Beberapa kelemahan kembali
dievaluasi semua pihak. Salah satunya adalah Undang-Undang Kepabeanan.
Aturan tersebut dinilai melemahkan fungsi pengawasan proses impor oleh
lembaga negara.
"Ada beberapa pasal dalam aturan ini yang
melemahkan fungsi pengawasan. Ini juga jadi potensi pelanggaran," tutur
Wakil Ketua Komisi IV DPR RI Firman Soebagyo dalam acara Polemik, di
Warung Daun Cafe Cikini, Jakarta.
Firman
menjelaskan, aturan tersebut membolehkan pengawasan hanya dilakukan oleh
satu lembaga, tanpa ada campur tangan aparatur lain. Padahal, banyak
yang memiliki kapabilitas yang sama untuk melakukan pengawasan.
"Kepabeanan
tidak bisa disentuh aparat lain. KPK (Komisi Pemberantasan Korupsi)
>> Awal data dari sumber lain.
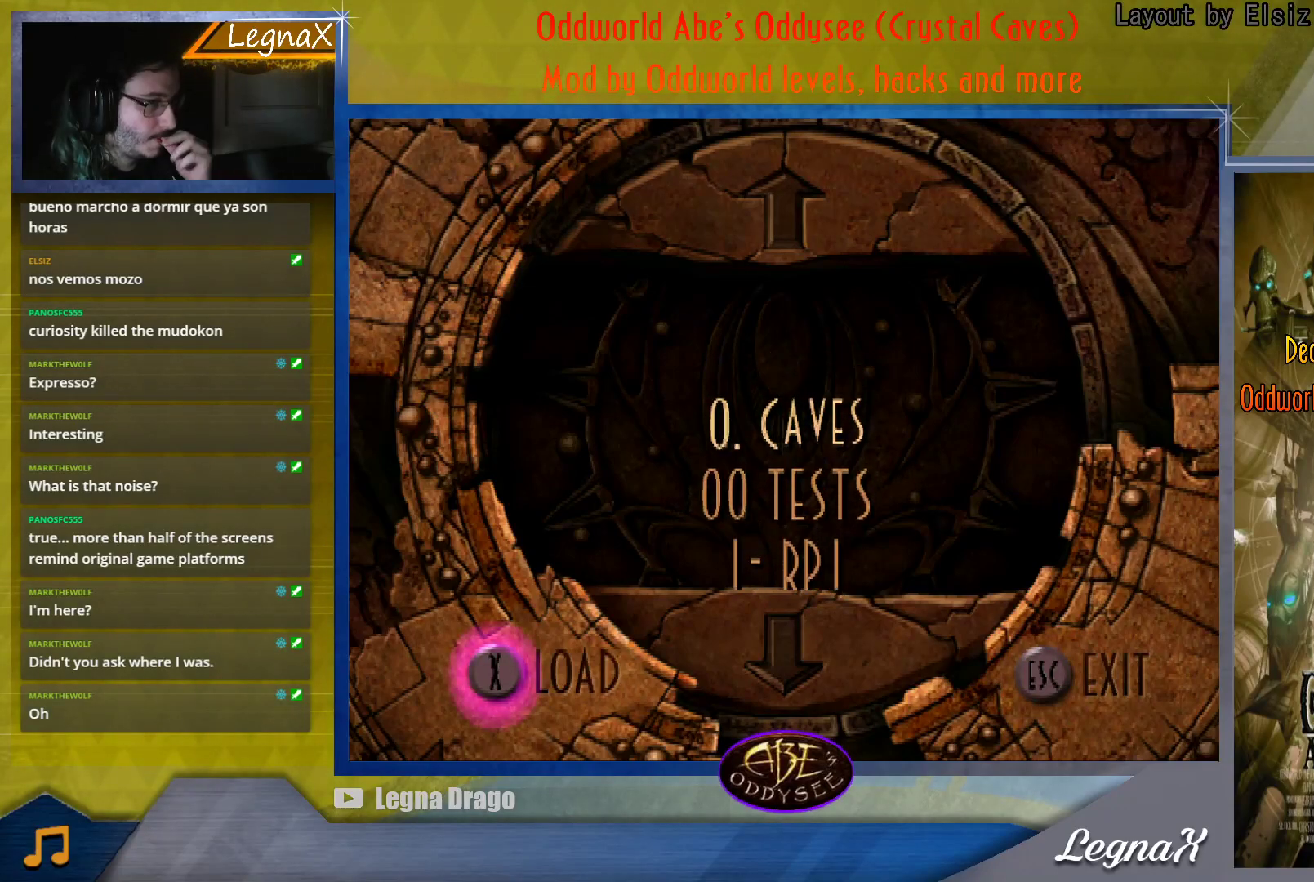
{"buttons": [], "left_stick": "center", "button_events": [[183, "CROSS", "down"], [300, "CROSS", "up"]]}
tidak bisa masuk. Begitu juga aparat lain. Harusnya KPK bisa masuk
memeriksa aktivitas impor yang selama ini berjalan," jelasnya.
Menurut
dia, sanksi administrasi yang diberikan terhadap pelanggar tidak akan
menciptakan efek jerah. Untuk itu dibutuhkan perubahan terhadap aturan
tersebut yang memungkinkan masuknya lembaga lain dengan sanksi yang
lebih berat sehingga dapat memberikan efek jerah terhadap pelaku.
"Paling
berat denda. Ini tidak memberikan efek jera. Coba KPK dan yang lainnya
masuk. Itu kan bisa ada sanksi pidana yang pasti berat. Dengan begitu
ada efek jera," tukasnya.
Dalam kesempatan yang sama, Anggota
Kelompok Kerja Ahli Dewan Ketahanan Pangan Pusat, Khudori, menyatakan
persoalan impor harus melibatkan KPK. Sebab, selama ini saat persediaan
beras surplus justru dilakukan impor.
"KPK harus masuk, misal
2011 itu impor kita 2,7 juta ton. Ini bukan beras premiun karena kan
kalau premium berasnya kecil-kecil. Ini pasti beras medium. Kemudian
2013 kita impor 1,97 juta ton, padahal surplus 4-5 juta. Menjadi
persoalan benarkah surplus itu?" jelasnya.